Sometimes I think to myself that Yachats, population 688, is where all the old hippies from California have gone. Here you still find people with long hair, long skirts, tie-dye shirts and flowers in their hair. They gather for peace rallies and palm readings, craft festivals and Celtic festivals. They also gather for open mics. (Some say open “mike.” I disagree. Deal with it.)
I had had the note on my refrigerator for six months or so before I finally headed south on Friday night. Most of my music time these days centers around church music, but the new song circle in Yachats spurred me to check out the open mic. There, I could sing anything I wanted.
I have been to so many open mics.

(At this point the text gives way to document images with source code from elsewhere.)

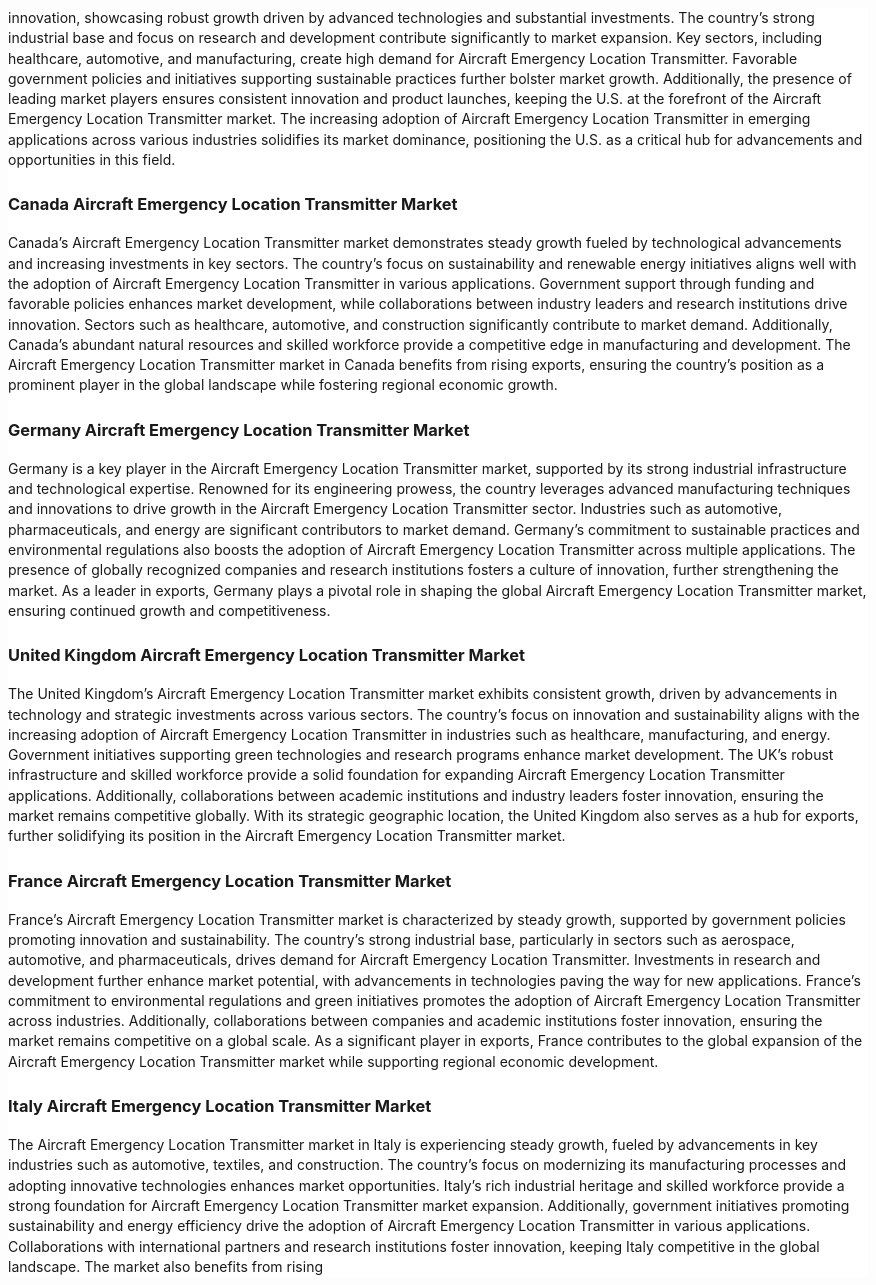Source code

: innovation, showcasing robust growth driven by advanced technologies and substantial investments. The country&rsquo;s strong industrial base and focus on research and development contribute significantly to market expansion. Key sectors, including healthcare, automotive, and manufacturing, create high demand for Aircraft Emergency Location Transmitter. Favorable government policies and initiatives supporting sustainable practices further bolster market growth. Additionally, the presence of leading market players ensures consistent innovation and product launches, keeping the U.S. at the forefront of the Aircraft Emergency Location Transmitter market. The increasing adoption of Aircraft Emergency Location Transmitter in emerging applications across various industries solidifies its market dominance, positioning the U.S. as a critical hub for advancements and opportunities in this field.</p><h3>Canada Aircraft Emergency Location Transmitter Market</h3><p>Canada&rsquo;s Aircraft Emergency Location Transmitter market demonstrates steady growth fueled by technological advancements and increasing investments in key sectors. The country&rsquo;s focus on sustainability and renewable energy initiatives aligns well with the adoption of Aircraft Emergency Location Transmitter in various applications. Government support through funding and favorable policies enhances market development, while collaborations between industry leaders and research institutions drive innovation. Sectors such as healthcare, automotive, and construction significantly contribute to market demand. Additionally, Canada&rsquo;s abundant natural resources and skilled workforce provide a competitive edge in manufacturing and development. The Aircraft Emergency Location Transmitter market in Canada benefits from rising exports, ensuring the country&rsquo;s position as a prominent player in the global landscape while fostering regional economic growth.</p><h3>Germany Aircraft Emergency Location Transmitter Market</h3><p>Germany is a key player in the Aircraft Emergency Location Transmitter market, supported by its strong industrial infrastructure and technological expertise. Renowned for its engineering prowess, the country leverages advanced manufacturing techniques and innovations to drive growth in the Aircraft Emergency Location Transmitter sector. Industries such as automotive, pharmaceuticals, and energy are significant contributors to market demand. Germany&rsquo;s commitment to sustainable practices and environmental regulations also boosts the adoption of Aircraft Emergency Location Transmitter across multiple applications. The presence of globally recognized companies and research institutions fosters a culture of innovation, further strengthening the market. As a leader in exports, Germany plays a pivotal role in shaping the global Aircraft Emergency Location Transmitter market, ensuring continued growth and competitiveness.</p><h3>United Kingdom Aircraft Emergency Location Transmitter Market</h3><p>The United Kingdom&rsquo;s Aircraft Emergency Location Transmitter market exhibits consistent growth, driven by advancements in technology and strategic investments across various sectors. The country&rsquo;s focus on innovation and sustainability aligns with the increasing adoption of Aircraft Emergency Location Transmitter in industries such as healthcare, manufacturing, and energy. Government initiatives supporting green technologies and research programs enhance market development. The UK&rsquo;s robust infrastructure and skilled workforce provide a solid foundation for expanding Aircraft Emergency Location Transmitter applications. Additionally, collaborations between academic institutions and industry leaders foster innovation, ensuring the market remains competitive globally. With its strategic geographic location, the United Kingdom also serves as a hub for exports, further solidifying its position in the Aircraft Emergency Location Transmitter market.</p><h3>France Aircraft Emergency Location Transmitter Market</h3><p>France&rsquo;s Aircraft Emergency Location Transmitter market is characterized by steady growth, supported by government policies promoting innovation and sustainability. The country&rsquo;s strong industrial base, particularly in sectors such as aerospace, automotive, and pharmaceuticals, drives demand for Aircraft Emergency Location Transmitter. Investments in research and development further enhance market potential, with advancements in technologies paving the way for new applications. France&rsquo;s commitment to environmental regulations and green initiatives promotes the adoption of Aircraft Emergency Location Transmitter across industries. Additionally, collaborations between companies and academic institutions foster innovation, ensuring the market remains competitive on a global scale. As a significant player in exports, France contributes to the global expansion of the Aircraft Emergency Location Transmitter market while supporting regional economic development.</p><h3>Italy Aircraft Emergency Location Transmitter Market</h3><p>The Aircraft Emergency Location Transmitter market in Italy is experiencing steady growth, fueled by advancements in key industries such as automotive, textiles, and construction. The country&rsquo;s focus on modernizing its manufacturing processes and adopting innovative technologies enhances market opportunities. Italy&rsquo;s rich industrial heritage and skilled workforce provide a strong foundation for Aircraft Emergency Location Transmitter market expansion. Additionally, government initiatives promoting sustainability and energy efficiency drive the adoption of Aircraft Emergency Location Transmitter in various applications. Collaborations with international partners and research institutions foster innovation, keeping Italy competitive in the global landscape. The market also benefits from rising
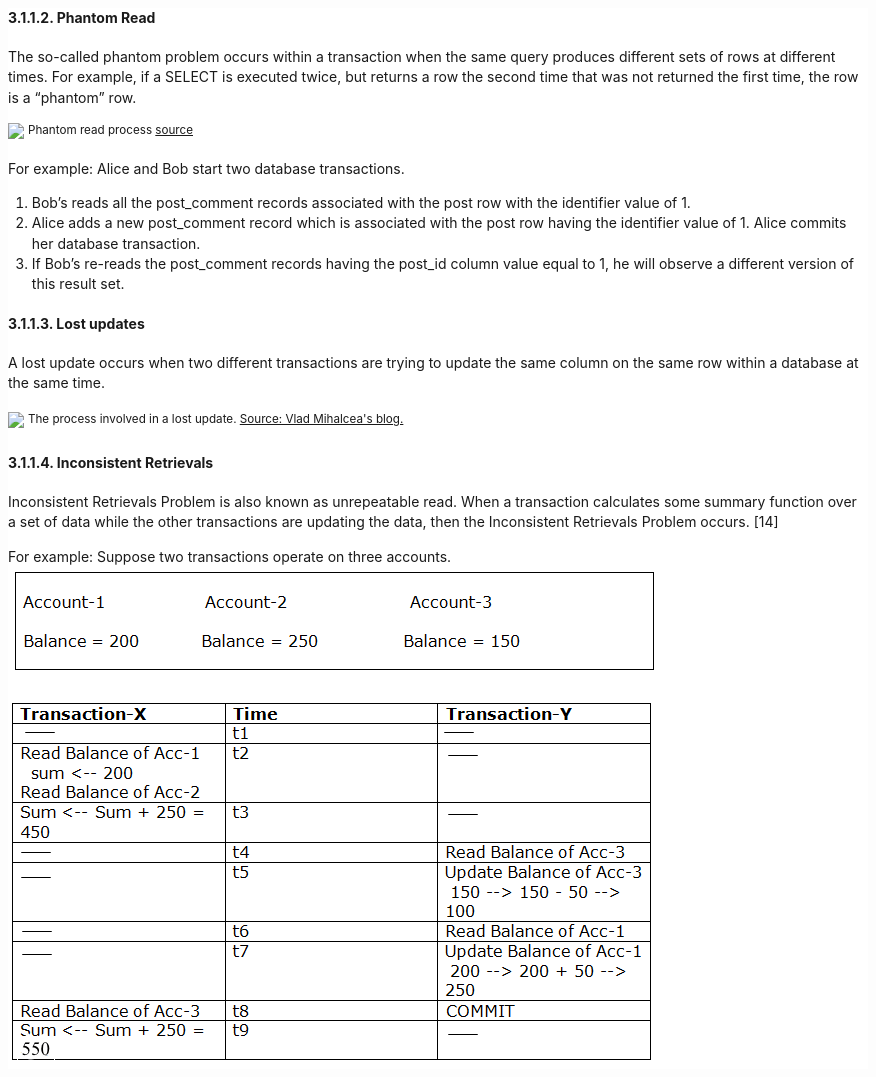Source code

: #### 3.1.1.2. Phantom Read
The so-called phantom problem occurs within a transaction when the same query produces different sets of rows at different times. For example, if a SELECT is executed twice, but returns a row the second time that was not returned the first time, the row is a “phantom” row.

![](https://i.stack.imgur.com/aCtew.png)
<sup>Phantom read process [source](https://vladmihalcea.com/non-repeatable-read/)</sup>

For example: Alice and Bob start two database transactions.
1. Bob’s reads all the post_comment records associated with the post row with the identifier value of 1.
2. Alice adds a new post_comment record which is associated with the post row having the identifier value of 1.
Alice commits her database transaction.
3. If Bob’s re-reads the post_comment records having the post_id column value equal to 1, he will observe a different version of this result set.

#### 3.1.1.3. Lost updates
A lost update occurs when two different transactions are trying to update the same column on the same row within a database at the same time. 

![](https://vladmihalcea.com/wp-content/uploads/2014/09/lostupdatesinglerequesttransactions.png)
<sup>The process involved in a lost update. [Source: Vlad Mihalcea's blog. ](https://medium.com/system-design-blog/cap-theorem-1455ce5fc0a0)<sup>
#### 3.1.1.4. Inconsistent Retrievals
Inconsistent Retrievals Problem is also known as unrepeatable read. When a transaction calculates some summary function over a set of data while the other transactions are updating the data, then the Inconsistent Retrievals Problem occurs. [14]

For example: Suppose two transactions operate on three accounts.
![](images/readme.md/2021-06-19-09-51-23.png)

![](images/readme.md/2021-06-19-09-47-50.png)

Bars, restaurants, coffee shops with loud espresso machines, community halls. Drunks, rockers, stoners, Bob Dylan soundalikes, kids just learning to play an instrument, pros reliving their glory days. Good microphones, bad microphones, no microphones. But I’ve been missing the open mic we used to have here in South Beach and my friend and former bandmate Stacy was involved in this one, so I thought I’d give it a try.
The usual venue, the Green Salmon coffeehouse, was not available, so we met at Ona, a restaurant on the west side of the highway. When I arrived a little before 7, not late, there was no parking to be had anywhere around the building. Parking at the grocery store down the road apiece, I lugged my guitar to the restaurant, arriving just as another woman was opening the door, and walked into a noisy, steamy-windowed, orange-walled room loaded with Yachatsians clustered on a variety of chairs and sofas. Stacy beckoned me to the last empty chair, right in the front row, just in time for the festivities to begin. We could barely hear each other talk over the roar coming from this room and the bar/dining room behind us.
You’d think I wouldn’t get stage fright after 30 years of performing, but I do. I get anxious, and I start thinking I’ve had enough of the music business. Why do I keep doing this to myself? I’m too old. These are not my people. Why drive all the way down here when I’m not getting paid? Yada yada yada. I have learned not to take these thoughts seriously because as soon I get behind the microphone, I will change my mind and want to perform every minute of every day until I die.
Our hosts started us with some guitar and mandolin with vocal harmony. Nice. Then “Rambling Ruth” played “Three Coins in the Fountain” on her violin, along with a couple of other oldies. Stacy performed with her brother and a friend. Delicious music. A brand new quartet of women got up and sang gorgeous a capella harmony about peace, love and . . . harmony.
I was number five, thirsty, and nervous as hell. I had been clutching my guitar between my knees for an hour. I had expected to plug my guitar into an amp, but there was just one microphone that nobody seemed to be using. I had pictured us at a white-tablecloth restaurant where we sat at tables and ordered food and drinks. I had thought I’d have dessert. But no, we were just packed in this hot room and told we’d have a break around 8.
The break came after number 4. I bolted to the bar and waited in line while the bartender with the braided beard served actual drinks to paying customers. He gave me a glass of ice water. Ah. That helped.
Then Stacy read a poem written by her mom, and I was up. “Sue Lick?” The MC looked around. Me. I hugged onto the mic, wanting to be heard. I started singing and playing. By the end of the first tune, some people were singing along. They laughed at my jokes, applauded, and made me feel like a star. They also quieted down for my second song, a new one. I couldn’t hear well enough to do the fancy guitar licks I had practiced, but I sang as well as I ever have. And the last song went over big. I said thank you about a hundred times and went back to my chair, feeling happy, wanting to do this forever.
Every act after that was genius. The poets, the woman who sang “Look to the Rainbow” a capella, Ian playing originals on guitar, the woman in the red velvet mini-dress and leg-warmers who fumbled through a song she just wrote on the ukulele, the guy reading from his memoir, the mayor leading us in Roger Miller’s “You Can’t Rollerskate in a Buffalo Herd.” Loved them all. Promised to come back next month.
I’m aging into an exact copy of my mom, but inside, I’m an old hippie from California, too.